Problem to work on
This task calls for copying every line in the data below that contains the word "parameter".

--- START ---

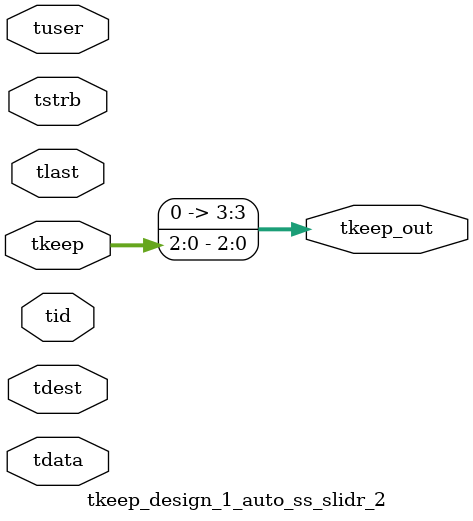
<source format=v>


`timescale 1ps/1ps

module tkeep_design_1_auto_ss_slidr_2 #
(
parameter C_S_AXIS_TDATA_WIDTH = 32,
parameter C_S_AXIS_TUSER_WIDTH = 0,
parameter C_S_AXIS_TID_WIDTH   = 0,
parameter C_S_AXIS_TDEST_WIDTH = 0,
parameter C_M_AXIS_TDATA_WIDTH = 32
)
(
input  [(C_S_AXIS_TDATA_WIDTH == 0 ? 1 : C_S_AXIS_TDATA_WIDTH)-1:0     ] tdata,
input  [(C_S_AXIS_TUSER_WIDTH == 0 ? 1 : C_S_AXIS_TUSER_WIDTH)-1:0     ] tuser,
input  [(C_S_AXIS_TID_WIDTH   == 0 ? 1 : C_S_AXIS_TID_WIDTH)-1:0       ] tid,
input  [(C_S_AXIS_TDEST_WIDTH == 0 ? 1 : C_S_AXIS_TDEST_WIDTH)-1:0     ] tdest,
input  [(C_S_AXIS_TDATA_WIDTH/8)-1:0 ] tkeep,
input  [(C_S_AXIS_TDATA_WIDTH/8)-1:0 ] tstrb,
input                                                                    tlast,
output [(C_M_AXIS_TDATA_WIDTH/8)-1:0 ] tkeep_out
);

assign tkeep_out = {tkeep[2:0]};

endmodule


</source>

--- END ---

Result
parameter C_S_AXIS_TDATA_WIDTH = 32,
parameter C_S_AXIS_TUSER_WIDTH = 0,
parameter C_S_AXIS_TID_WIDTH   = 0,
parameter C_S_AXIS_TDEST_WIDTH = 0,
parameter C_M_AXIS_TDATA_WIDTH = 32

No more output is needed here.